We were fortunate enough to have a map of the track posted at the front of our car. The route is in red on the map below. We started at the bottom, near the coast, and were going to get off at Creel. You can see it on the map, just a little ways past that loopy curlycue thing.
On the map, by where it looks like is says "NORA", you can see a big S like curve. At that point we actually had to circle around a piece of the mountain. It was just too big, I guess, to rip a tunnel through it. And that curlycue thingy! I puzzled about that until we actually got to it. What the track is doing is actually wrapping around the mountain as it climbs from bottom to top. It was one long curve, let me tell you!
The start of the trip out of Los Mochis was slow. I think I could have gotten out and walked faster. We traveled 16 miles in 2.5 hours! We went past a long area of, what shall I call them, shacks? Deplorable housing conditions next to the tracks. I have seldom seen poverty that severe and that close up. I did not take any pictures. I felt like an interloper, or worse, just for staring at the people going about their early morning business.
The terrain started out flat and we gradually began to see mesas and hills in the distance. I was tingling with excitement at the adventure ahead. I love trains!
There are no safety regulations on the train. At least none that are enforced. We were allowed to stand between the cars, hang out the windows and lean off the side. Whatever we wanted to do. It made things great for photo jounalism!
As we entered the lowlands, we passed by this gorgeous lake. Reflecting the surrounding hills like some kind of aqua mirror.
Did I say passed by? We actually traversed a long bridge that spanned one end of the lake. It was a big lake.

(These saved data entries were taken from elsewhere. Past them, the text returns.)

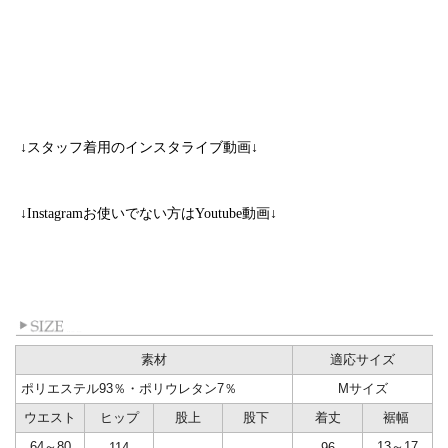
↓スタッフ着用のインスタライブ動画↓
↓Instagramお使いでない方はYoutube動画↓
素材
適応サイズ
ポリエステル93％・ポリウレタン7％
Mサイズ
ウエスト
ヒップ
股上
股下
着丈
裾幅
64～80
13～17
114
-
-
96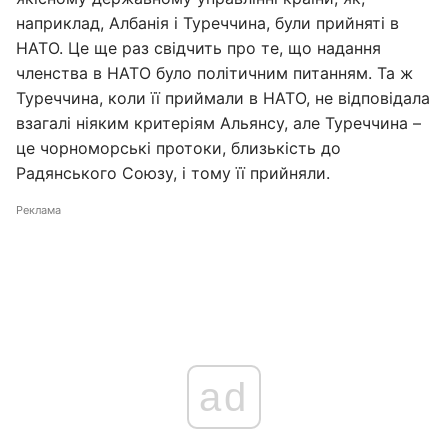
наприклад, Албанія і Туреччина, були прийняті в
НАТО. Це ще раз свідчить про те, що надання
членства в НАТО було політичним питанням. Та ж
Туреччина, коли її приймали в НАТО, не відповідала
взагалі ніяким критеріям Альянсу, але Туреччина –
це чорноморські протоки, близькість до
Радянського Союзу, і тому її прийняли.
Реклама
ad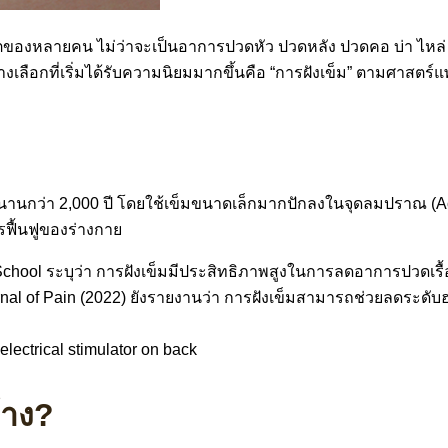
วิตของหลายคน ไม่ว่าจะเป็นอาการปวดหัว ปวดหลัง ปวดคอ บ่า ไ
างเลือกที่เริ่มได้รับความนิยมมากขึ้นคือ “การฝังเข็ม” ตามศาสตร์
าวนานกว่า 2,000 ปี โดยใช้เข็มขนาดเล็กมากปักลงในจุดลมปราณ (Ac
รฟื้นฟูของร่างกาย
lectrical stimulator on back
้าง?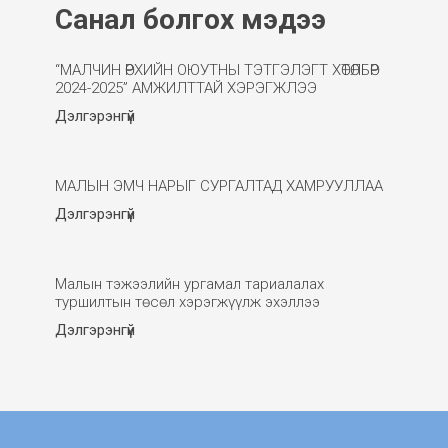
Санал болгох мэдээ
“МАЛЧИН ӨРХИЙН ОЮУТНЫ ТЭТГЭЛЭГТ ХӨТӨЛБӨР
2024-2025” АМЖИЛТТАЙ ХЭРЭГЖЛЭЭ
Дэлгэрэнгүй
МАЛЫН ЭМЧ НАРЫГ СУРГАЛТАД ХАМРУУЛЛАА
Дэлгэрэнгүй
Малын тэжээлийн ургамал тариалалах
туршилтын төсөл хэрэгжүүлж эхэллээ
Дэлгэрэнгүй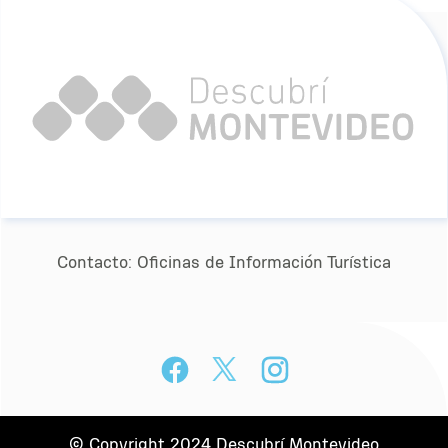
Contacto:
Oﬁcinas de Información Turística
© Copyright 2024 Descubrí Montevideo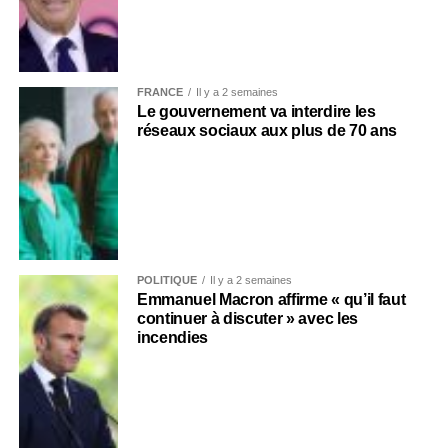
FRANCE
Il y a 2 semaines
Le gouvernement va interdire les
réseaux sociaux aux plus de 70 ans
POLITIQUE
Il y a 2 semaines
Emmanuel Macron affirme « qu’il faut
continuer à discuter » avec les
incendies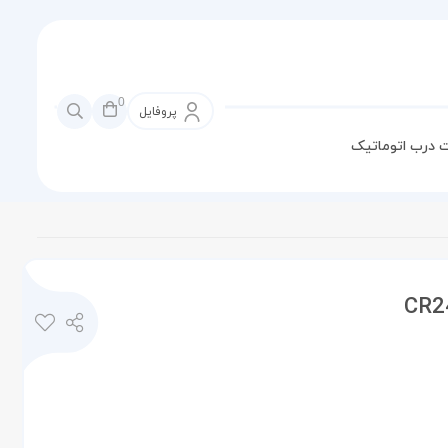
0
پروفایل
 درب اتوماتیک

And then the foothills started.
Then the foothills fell away as we climbed our way ever higher. What you are seeing in the below picture is our first glimpse into the Copper Canyon. It is actually a series of seven canyons that come together at various points and intersect all over the place. Very easy to loose your way inside them. And these canyons are deeper than the Grand Canyon. Hard to imagine. The big difference is that there is no Colorado River running through them to help you actually pick out the bottom.
The picture above was taken at our only stop on the journey at Diversado. This is about seven hours after we left Los Mochis. And it was here that we got our first glimpse of the Talahumara Indians that populate this region.

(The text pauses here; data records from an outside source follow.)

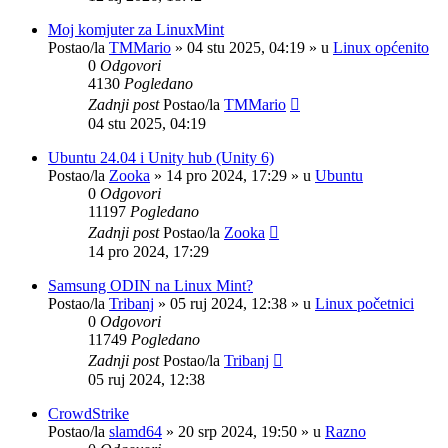
Moj komjuter za LinuxMint
Postao/la
TMMario
»
04 stu 2025, 04:19
» u
Linux općenito
0
Odgovori
4130
Pogledano
Zadnji post
Postao/la
TMMario
04 stu 2025, 04:19
Ubuntu 24.04 i Unity hub (Unity 6)
Postao/la
Zooka
»
14 pro 2024, 17:29
» u
Ubuntu
0
Odgovori
11197
Pogledano
Zadnji post
Postao/la
Zooka
14 pro 2024, 17:29
Samsung ODIN na Linux Mint?
Postao/la
Tribanj
»
05 ruj 2024, 12:38
» u
Linux početnici
0
Odgovori
11749
Pogledano
Zadnji post
Postao/la
Tribanj
05 ruj 2024, 12:38
CrowdStrike
Postao/la
slamd64
»
20 srp 2024, 19:50
» u
Razno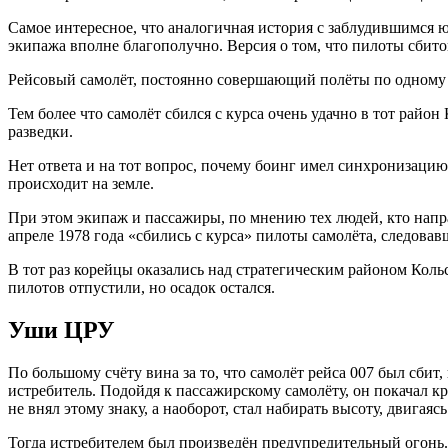
Самое интересное, что аналогичная история с заблудившимся 
экипажа вполне благополучно. Версия о том, что пилоты сбито
Рейсовый самолёт, постоянно совершающий полёты по одному 
Тем более что самолёт сбился с курса очень удачно в тот рай
разведки.
Нет ответа и на тот вопрос, почему боинг имел синхронизацию
происходит на земле.
При этом экипаж и пассажиры, по мнению тех людей, кто напра
апреле 1978 года «сбились с курса» пилоты самолёта, следова
В тот раз корейцы оказались над стратегическим районом Коль
пилотов отпустили, но осадок остался.
Уши ЦРУ
По большому счёту вина за то, что самолёт рейса 007 был сбит
истребитель. Подойдя к пассажирскому самолёту, он покачал к
не внял этому знаку, а наоборот, стал набирать высоту, двигаяс
Тогда истребителем был произведён предупредительный огонь. 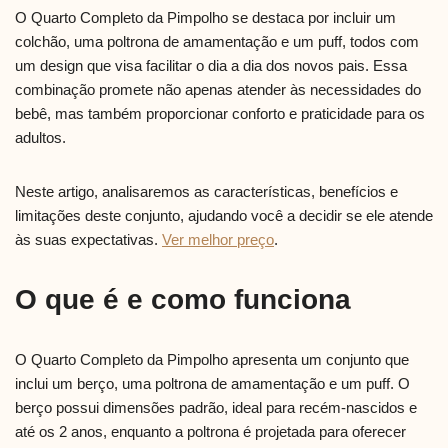
O Quarto Completo da Pimpolho se destaca por incluir um
colchão, uma poltrona de amamentação e um puff, todos com
um design que visa facilitar o dia a dia dos novos pais. Essa
combinação promete não apenas atender às necessidades do
bebê, mas também proporcionar conforto e praticidade para os
adultos.
Neste artigo, analisaremos as características, benefícios e
limitações deste conjunto, ajudando você a decidir se ele atende
às suas expectativas.
Ver melhor preço
.
O que é e como funciona
O Quarto Completo da Pimpolho apresenta um conjunto que
inclui um berço, uma poltrona de amamentação e um puff. O
berço possui dimensões padrão, ideal para recém-nascidos e
até os 2 anos, enquanto a poltrona é projetada para oferecer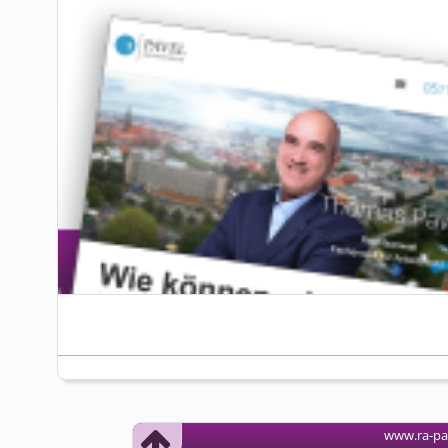
www.ra-pa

There were makeshift kitchens set up and food was served to those daring enough to purchase it. I was not one of them. I'm not usually a quesy eater but none of it looked good to me. In fact, I doubt that I could have eaten anything at all. My insides were all jittery and felt like slush from all the jostling on the train.
Another view taken leaning out of the train. Shows the river gorge, mostly dry this time of the year and looking back at the cars behind us.